When looking to your prm file (and ignoring PE's PLACEMENT handling), I saw that you actually defined 2 vector tables.
>InterruptVectors_ROM = READ_ONLY 0xF7CC TO 0xF7FF;
>...
>BOOT_VECTORS = READ_ONLY 0xFFCC TO 0xFFFF;

To my understanding of the interrupt redirection, this is not how it works for a HC08 AW60. The interrupt redirection is enabled in FOPT out of reset due the flash register NVOPT. Then, at runtime, the FOPT cannot be written.

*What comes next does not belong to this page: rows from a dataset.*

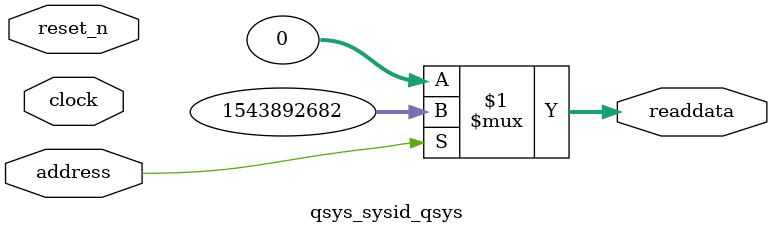
<source format=v>

`timescale 1ns / 1ps
// synthesis translate_on

// turn off superfluous verilog processor warnings 
// altera message_level Level1 
// altera message_off 10034 10035 10036 10037 10230 10240 10030 

module qsys_sysid_qsys (
               // inputs:
                address,
                clock,
                reset_n,

               // outputs:
                readdata
             )
;

  output  [ 31: 0] readdata;
  input            address;
  input            clock;
  input            reset_n;

  wire    [ 31: 0] readdata;
  //control_slave, which is an e_avalon_slave
  assign readdata = address ? 1543892682 : 0;

endmodule




</source>
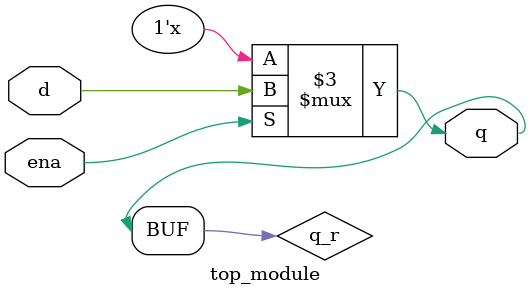
<source format=v>
module top_module (
    input d, 
    input ena,
    output q);
	
    reg q_r;
    assign q = q_r;
    always @(*) begin 
        if (ena) q_r = d;
    end 
endmodule

</source>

So all resets will use 0xFFFE and all other interrupts will use the table at 0xF7CC.

Therefore your BOOT_VECTORS from "0xFFCC TO 0xFFFD" wont be used at all.
Note that I still think that you should have two apps, and the main app should just not use/list 0xF800 TO 0xFFFF at all.
Or should the loader always be programmed together with the rest of the app? If so, them I'm on the wrong track here.

If your loader does need interrupts, then I think the builtin redirection support is not the way to go for you.
Instead map all interrupts in the loader and, once the app is up and running forward them all.

See the attachment for a sample code, stolen from the HC08 V3.1's checksum example.

The BOOT_VECTORS was there to prevent any executable code from being placed in that area of memory, although, when I think about it, if the vectors are always redirected, then this area just becomes spare memory, and code could possibly be placed there. The loader has no need for interrupts, so the vectors can always be redirected, which is the way the hardware is set up anyway.

I'm beginning to lean towards separating the boot code from the main code into two separate projects. It may make things a little cleaner and solve some potential problems, one of them being the sharing of internal C-library function calls, which may move from one build to the next. And PE would certainly have an easier time of it.

Thanks for your thoughts!

-Tim

Barring any other solution, that would be my next step. I'm wondering if the freeze/modify/build/then regenerate cycle would still be more efficient in maintaining the code than simply jettisoning the whole Processor Expert altogether and using my own code. I'm still considering that.